Meine Damen und Herren, wenn Sie sich anschauen, wie sich Demonstrationslagen gerade auch im letzten Jahr in anderen Bundesländern entwickelt haben - ich will nicht nur auf Berlin oder Hamburg hinweisen - und wie sich dort gerade auch die linksextreme Szene entwickelt hat, dann sehen Sie, dass es eben nicht nur darum geht, Blockaden zu errichten, sondern auch darum, friedliche Demonstranten anzugehen und insbesondere auch die Polizei zu attackieren und Verletzungen vorzunehmen. Deshalb ist es meiner Ansicht nach richtig, dass man solche Aufrufe ernst nimmt, in die Prognose mit aufnimmt und entsprechend handelt.

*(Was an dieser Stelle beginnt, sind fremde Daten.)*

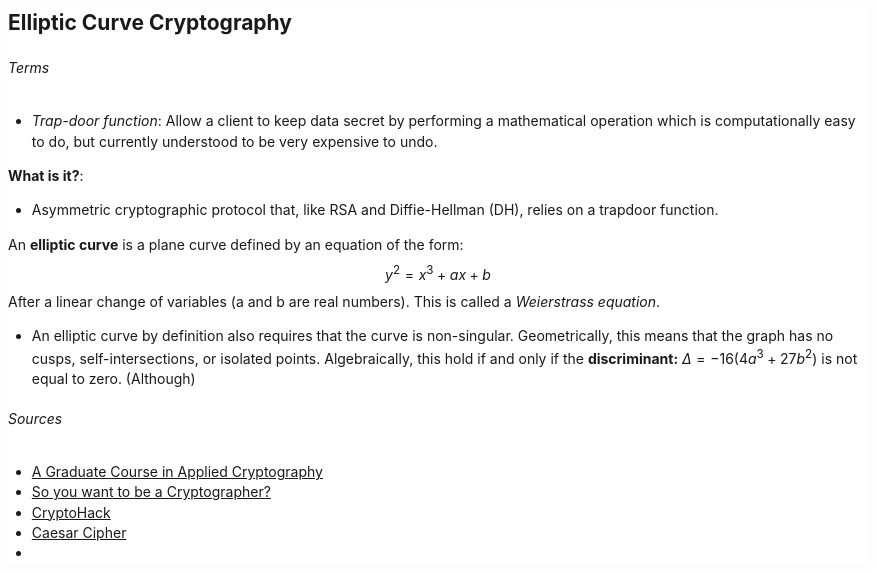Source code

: 

## Elliptic Curve Cryptography
###### Terms
- *Trap-door function*: Allow a client to keep data secret by performing a mathematical operation which is computationally easy to do, but currently understood to be very expensive to undo. 

**What is it?**:
- Asymmetric cryptographic protocol that, like RSA and Diffie-Hellman (DH), relies on a trapdoor function. 

An **elliptic curve** is a plane curve defined by an equation of the form: $$y^2=x^3+ax+b$$
After a linear change of variables (a and b are real numbers). This is called a *Weierstrass equation*.
- An elliptic curve by definition also requires that the curve is non-singular. Geometrically, this means that the graph has no cusps, self-intersections, or isolated points. Algebraically, this hold if and only if the **discriminant:**
$Δ = -16(4a^3+27b^2)$
is not equal to zero. (Although)
###### Sources
- [A Graduate Course in Applied Cryptography](https://toc.cryptobook.us/)
- [So you want to be a Cryptographer?](https://github.com/SalusaSecondus/CryptoGotchas/blob/master/GettingStarted.md)
- [CryptoHack](https://cryptohack.org/)
- [Caesar Cipher](https://en.wikipedia.org/wiki/Caesar_cipher)
- 


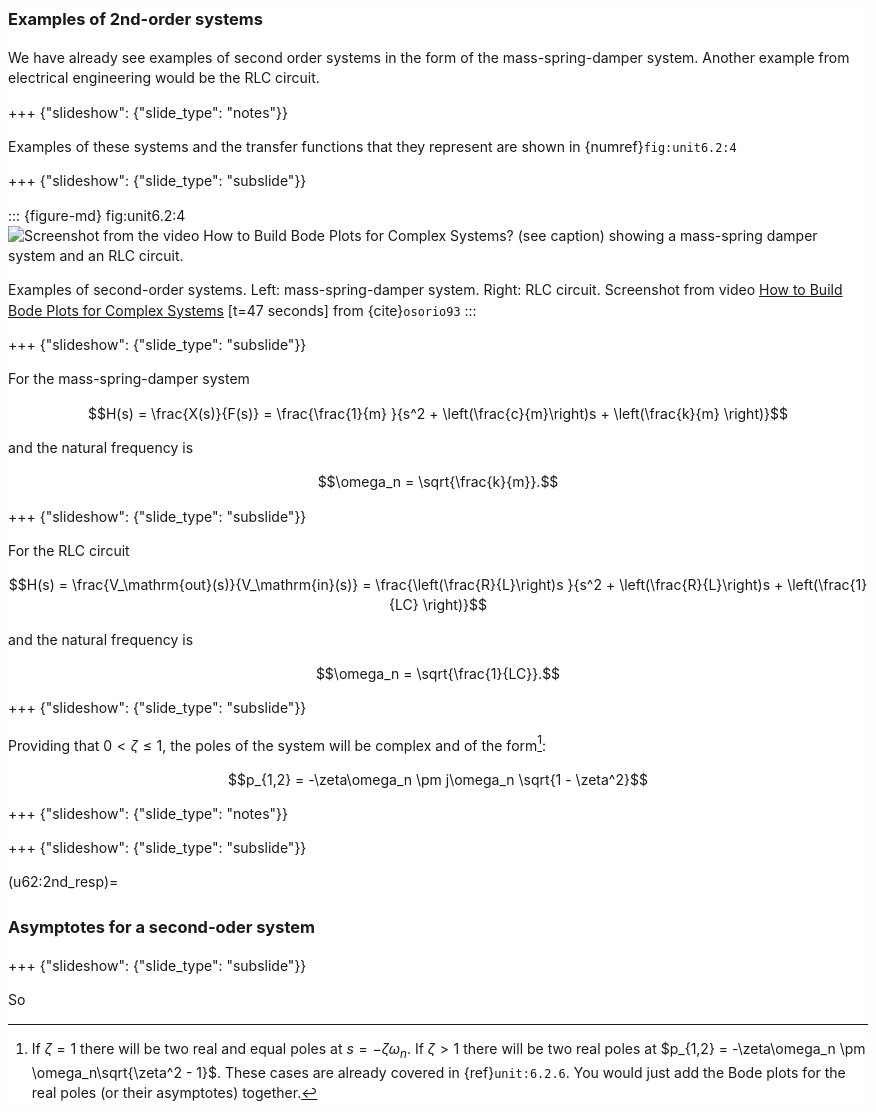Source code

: ### Examples of 2nd-order systems

We have already see examples of second order systems in the form of the mass-spring-damper system. Another example from electrical engineering would be the RLC circuit.

+++ {"slideshow": {"slide_type": "notes"}}

Examples of these systems and the transfer functions that they represent are shown in {numref}`fig:unit6.2:4`

+++ {"slideshow": {"slide_type": "subslide"}}

::: {figure-md} fig:unit6.2:4
<img src="pictures/2nd_order_systems.png" alt="Screenshot from the video How to Build Bode Plots for Complex Systems? (see caption) showing a mass-spring damper system and an RLC circuit." width="100%" />


Examples of second-order systems. Left: mass-spring-damper system. Right: RLC circuit. Screenshot from video [How to Build Bode Plots for Complex Systems](https://youtu.be/MQjdeGNZ4mY?si=DdGiwbY3zQM_KDdZ&t=47) [t=47 seconds] from {cite}`osorio93`
:::

+++ {"slideshow": {"slide_type": "subslide"}}

For the mass-spring-damper system

$$H(s) = \frac{X(s)}{F(s)} = \frac{\frac{1}{m} }{s^2 + \left(\frac{c}{m}\right)s + \left(\frac{k}{m} \right)}$$

and the natural frequency is

$$\omega_n = \sqrt{\frac{k}{m}}.$$

+++ {"slideshow": {"slide_type": "subslide"}}

For the RLC circuit

$$H(s) = \frac{V_\mathrm{out}(s)}{V_\mathrm{in}(s)} = \frac{\left(\frac{R}{L}\right)s }{s^2 + \left(\frac{R}{L}\right)s + \left(\frac{1}{LC} \right)}$$

and the natural frequency is

$$\omega_n = \sqrt{\frac{1}{LC}}.$$

+++ {"slideshow": {"slide_type": "subslide"}}

Providing that $0 < \zeta \le 1$, the poles of the system will be complex and of the form[^u62:note:10]:

$$p_{1,2} = -\zeta\omega_n \pm j\omega_n \sqrt{1 - \zeta^2}$$

+++ {"slideshow": {"slide_type": "notes"}}

[^u62:note:10]: If $\zeta = 1$ there will be two real and equal poles at $s = -\zeta\omega_n$. If $\zeta > 1$ there will be two real poles at $p_{1,2} = -\zeta\omega_n \pm \omega_n\sqrt{\zeta^2 - 1}$. These cases are already covered in {ref}`unit:6.2.6`. You would just add the Bode plots for the real poles (or their asymptotes) together.

+++ {"slideshow": {"slide_type": "subslide"}}

(u62:2nd_resp)=
### Asymptotes for a second-oder system

+++ {"slideshow": {"slide_type": "subslide"}}

So


[^u62:note:1]: Audio engineers quote roll-off in *dB per octave*, where an octave is a doubling of frequency.
[^u62:note:2]: The cross-over refers to the change in response from a *gain* ($M \ge 1$) to an *attenuation* $M < 1$. Above the cross-over frequency the system starts to act like a low-pass filter.
[^u62:note:3]: In filter terms, the bandwidth frequency marks the transition between the *pass-band* and the *stop-band*. In control system terms, the bandwidth gives a limit on the frequencies that you can influence with contollers.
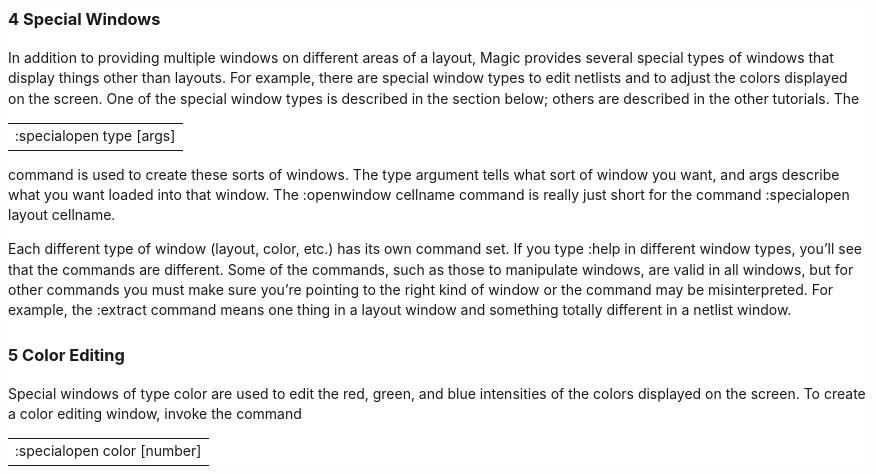 ### <span class="titlemark">4 </span> <span id="x1-90004"></span>Special Windows

In addition to providing multiple windows on different areas of a
layout, Magic provides several special types of windows that display
things other than layouts. For example, there are special window types
to edit netlists and to adjust the colors displayed on the screen. One
of the special window types is described in the section below; others
are described in the other tutorials. The

<table class="tabbing" data-cellpadding="0" data-border="0">
<tbody>
<tr class="odd tabbing" style="vertical-align:baseline;">
<td class="tabbing"><span class="ptmb7t-x-x-120">:specialopen
</span><span class="ptmri7t-x-x-120">type </span>[<span
class="ptmri7t-x-x-120">args</span>]</td>
</tr>
</tbody>
</table>

command is used to create these sorts of windows. The <span
class="ptmri7t-x-x-120">type </span>argument tells what sort of window
you want, and <span class="ptmri7t-x-x-120">args </span>describe what
you want loaded into that window. The <span
class="ptmb7t-x-x-120">:openwindow </span><span
class="ptmri7t-x-x-120">cellname </span>command is really just short for
the command <span class="ptmb7t-x-x-120">:specialopen layout
</span><span class="ptmri7t-x-x-120">cellname</span>.

Each different type of window (layout, color, etc.) has its own command
set. If you type <span class="ptmb7t-x-x-120">:help </span>in different
window types, you’ll see that the commands are different. Some of the
commands, such as those to manipulate windows, are valid in all windows,
but for other commands you must make sure you’re pointing to the right
kind of window or the command may be misinterpreted. For example, the
<span class="ptmb7t-x-x-120">:extract</span> command means one thing in
a layout window and something totally different in a netlist window.

### <span class="titlemark">5 </span> <span id="x1-100005"></span>Color Editing

Special windows of type <span class="ptmb7t-x-x-120">color </span>are
used to edit the red, green, and blue intensities of the colors
displayed on the screen. To create a color editing window, invoke the
command

<table class="tabbing" data-cellpadding="0" data-border="0">
<tbody>
<tr class="odd tabbing" style="vertical-align:baseline;">
<td class="tabbing"><span class="ptmb7t-x-x-120">:specialopen color
</span>[<span class="ptmri7t-x-x-120">number</span>]</td>
</tr>
</tbody>
</table>
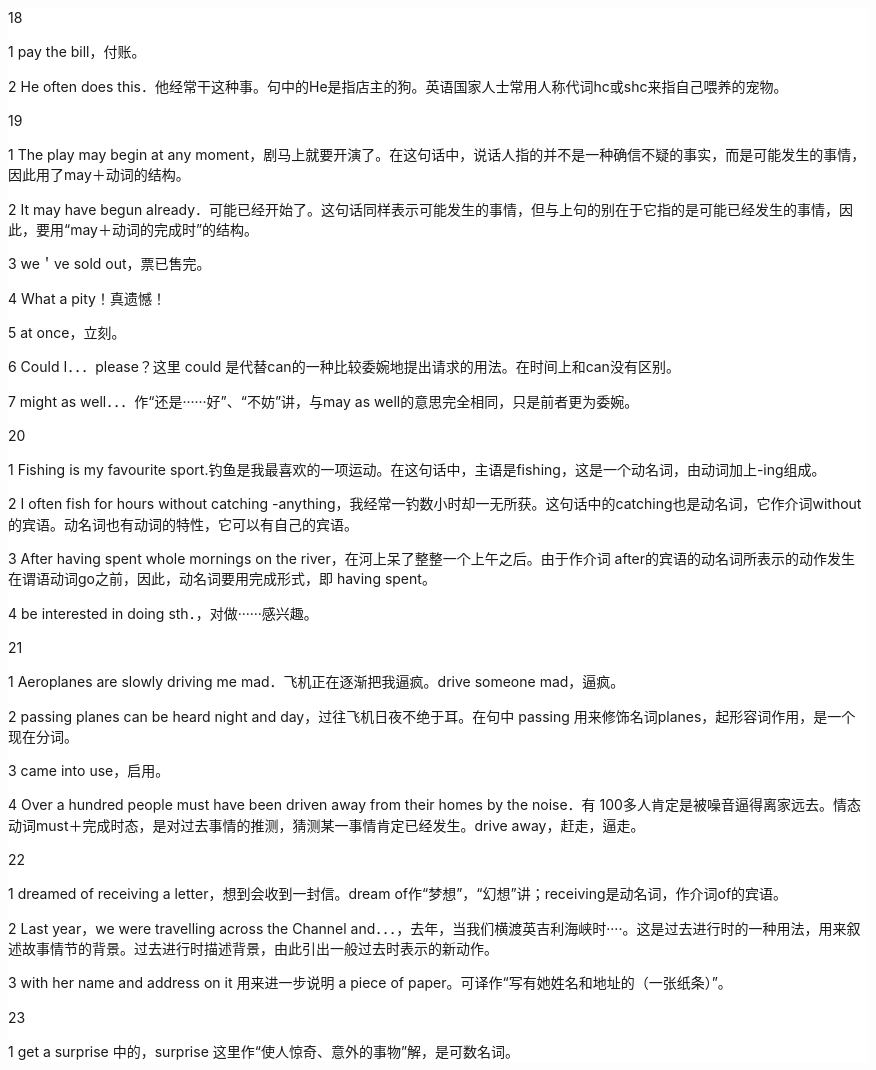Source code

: 
18

1 pay the bill，付账。

2 He often does this．他经常干这种事。句中的He是指店主的狗。英语国家人士常用人称代词hc或shc来指自己喂养的宠物。

 

19

1 The play may begin at any moment，剧马上就要开演了。在这句话中，说话人指的并不是一种确信不疑的事实，而是可能发生的事情，因此用了may＋动词的结构。

2 It may have begun already．可能已经开始了。这句话同样表示可能发生的事情，但与上句的别在于它指的是可能已经发生的事情，因此，要用“may＋动词的完成时”的结构。

3 we＇ve sold out，票已售完。

4 What a pity！真遗憾！

5 at once，立刻。

6 Could I．．．please？这里 could 是代替can的一种比较委婉地提出请求的用法。在时间上和can没有区别。

7 might as well．．．作“还是······好”、“不妨”讲，与may as well的意思完全相同，只是前者更为委婉。

 

20

1 Fishing is my favourite sport.钓鱼是我最喜欢的一项运动。在这句话中，主语是fishing，这是一个动名词，由动词加上-ing组成。

2 I often fish for hours without catching -anything，我经常一钓数小时却一无所获。这句话中的catching也是动名词，它作介词without的宾语。动名词也有动词的特性，它可以有自己的宾语。

3 After having spent whole mornings on the river，在河上呆了整整一个上午之后。由于作介词 after的宾语的动名词所表示的动作发生在谓语动词go之前，因此，动名词要用完成形式，即 having spent。

4 be interested in doing sth．，对做······感兴趣。

 

21

1 Aeroplanes are slowly driving me mad．飞机正在逐渐把我逼疯。drive someone mad，逼疯。

2 passing planes can be heard night and day，过往飞机日夜不绝于耳。在句中 passing 用来修饰名词planes，起形容词作用，是一个现在分词。

3 came into use，启用。

4 Over a hundred people must have been driven away from their homes by the noise．有 100多人肯定是被噪音逼得离家远去。情态动词must＋完成时态，是对过去事情的推测，猜测某一事情肯定已经发生。drive away，赶走，逼走。

 

22

1 dreamed of receiving a letter，想到会收到一封信。dream of作“梦想”，“幻想”讲；receiving是动名词，作介词of的宾语。

2 Last year，we were travelling across the Channel and．．．，去年，当我们横渡英吉利海峡时····。这是过去进行时的一种用法，用来叙述故事情节的背景。过去进行时描述背景，由此引出一般过去时表示的新动作。

3 with her name and address on it 用来进一步说明 a piece of paper。可译作“写有她姓名和地址的（一张纸条）”。

 

23

1 get a surprise 中的，surprise 这里作“使人惊奇、意外的事物”解，是可数名词。
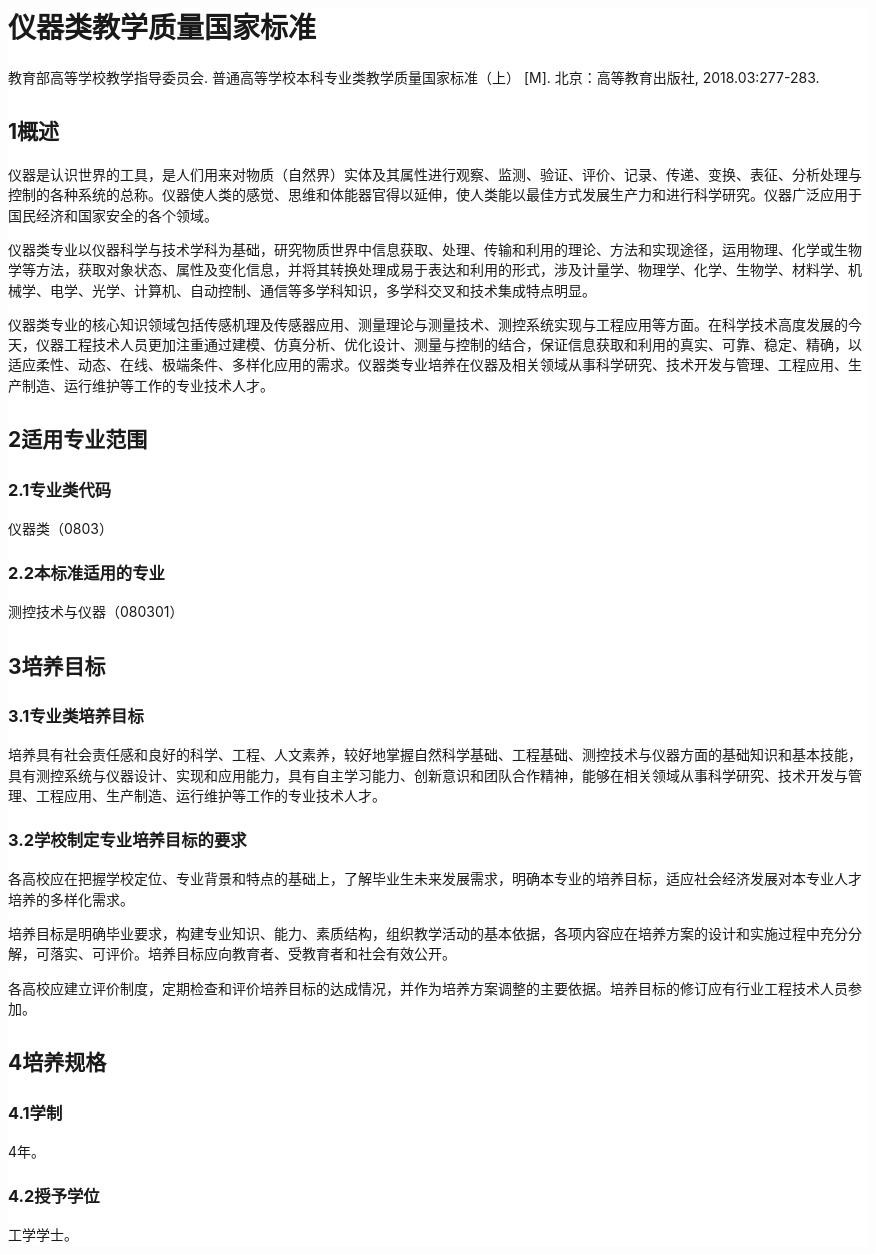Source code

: # 仪器类教学质量国家标准

教育部高等学校教学指导委员会. 普通高等学校本科专业类教学质量国家标准（上） [M]. 北京：高等教育出版社, 2018.03:277-283.

## 1概述

仪器是认识世界的工具，是人们用来对物质（自然界）实体及其属性进行观察、监测、验证、评价、记录、传递、变换、表征、分析处理与控制的各种系统的总称。仪器使人类的感觉、思维和体能器官得以延伸，使人类能以最佳方式发展生产力和进行科学研究。仪器广泛应用于国民经济和国家安全的各个领域。

仪器类专业以仪器科学与技术学科为基础，研究物质世界中信息获取、处理、传输和利用的理论、方法和实现途径，运用物理、化学或生物学等方法，获取对象状态、属性及变化信息，并将其转换处理成易于表达和利用的形式，涉及计量学、物理学、化学、生物学、材料学、机械学、电学、光学、计算机、自动控制、通信等多学科知识，多学科交叉和技术集成特点明显。

仪器类专业的核心知识领域包括传感机理及传感器应用、测量理论与测量技术、测控系统实现与工程应用等方面。在科学技术高度发展的今天，仪器工程技术人员更加注重通过建模、仿真分析、优化设计、测量与控制的结合，保证信息获取和利用的真实、可靠、稳定、精确，以适应柔性、动态、在线、极端条件、多样化应用的需求。仪器类专业培养在仪器及相关领域从事科学研究、技术开发与管理、工程应用、生产制造、运行维护等工作的专业技术人才。

## 2适用专业范围

### 2.1专业类代码

仪器类（0803）

### 2.2本标准适用的专业

测控技术与仪器（080301）

## 3培养目标

### 3.1专业类培养目标

培养具有社会责任感和良好的科学、工程、人文素养，较好地掌握自然科学基础、工程基础、测控技术与仪器方面的基础知识和基本技能，具有测控系统与仪器设计、实现和应用能力，具有自主学习能力、创新意识和团队合作精神，能够在相关领域从事科学研究、技术开发与管理、工程应用、生产制造、运行维护等工作的专业技术人才。

### 3.2学校制定专业培养目标的要求

各高校应在把握学校定位、专业背景和特点的基础上，了解毕业生未来发展需求，明确本专业的培养目标，适应社会经济发展对本专业人才培养的多样化需求。

培养目标是明确毕业要求，构建专业知识、能力、素质结构，组织教学活动的基本依据，各项内容应在培养方案的设计和实施过程中充分分解，可落实、可评价。培养目标应向教育者、受教育者和社会有效公开。

各高校应建立评价制度，定期检查和评价培养目标的达成情况，并作为培养方案调整的主要依据。培养目标的修订应有行业工程技术人员参加。

## 4培养规格

### 4.1学制

4年。

### 4.2授予学位

工学学士。
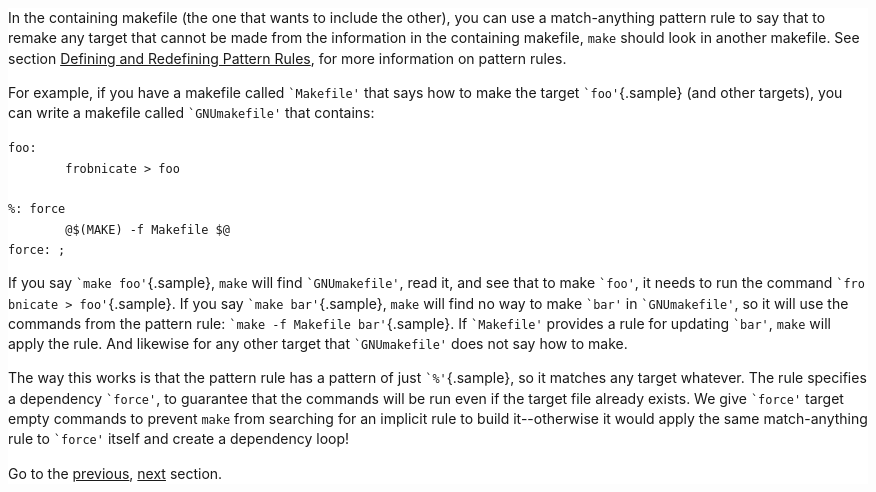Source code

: In the containing makefile (the one that wants to include the other),
you can use a match-anything pattern rule to say that to remake any
target that cannot be made from the information in the containing
makefile, `make` should look in another makefile. See section [Defining
and Redefining Pattern Rules](make_10.md#SEC91), for more information
on pattern rules.

For example, if you have a makefile called `` `Makefile' `` that says
how to make the target `` `foo' ``{.sample} (and other targets), you can
write a makefile called `` `GNUmakefile' `` that contains:

    foo:
            frobnicate > foo

    %: force
            @$(MAKE) -f Makefile $@
    force: ;

If you say `` `make foo' ``{.sample}, `make` will find
`` `GNUmakefile' ``, read it, and see that to make `` `foo' ``, it needs
to run the command `` `frobnicate > foo' ``{.sample}. If you say
`` `make bar' ``{.sample}, `make` will find no way to make `` `bar' ``
in `` `GNUmakefile' ``, so it will use the commands from the pattern
rule: `` `make -f Makefile bar' ``{.sample}. If `` `Makefile' ``
provides a rule for updating `` `bar' ``, `make` will apply the rule.
And likewise for any other target that `` `GNUmakefile' `` does not say
how to make.

The way this works is that the pattern rule has a pattern of just
`` `%' ``{.sample}, so it matches any target whatever. The rule
specifies a dependency `` `force' ``, to guarantee that the commands
will be run even if the target file already exists. We give
`` `force' `` target empty commands to prevent `make` from searching for
an implicit rule to build it\--otherwise it would apply the same
match-anything rule to `` `force' `` itself and create a dependency
loop!

Go to the [previous](make_2.md), [next](make_4.md) section.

Herr Präsident! Meine sehr verehrten Damen und Herren! Herr Innenminister, wenn ich Ihrer Argumentationskette folge, komme ich zu dem Ergebnis, dass das eigentlich heißt: Je mehr Aufrufe zu Demonstrationen kommen, desto mehr Gewaltbereite sind dabei. Die logische Folge wäre dann, Demonstrationen am besten immer ganz zu verbieten.
(Beifall bei den GRÜNEN - Jens Na- cke [CDU]: Frau Helmhold, was sollen solche Vorwürfe? Das ist völlig neben der Sache! - Weitere Zurufe von der CDU und von der FDP - Unruhe - Glocke des Präsidenten)
Die Frage, die ich Ihnen konkret stellen möchte: Sie haben uns eben Antifa-Aufrufe zum Demonstrieren vorgestellt und gesagt, dass sehr viele das gemacht haben. Ich finde das sehr lobenswert. Je mehr, desto besser!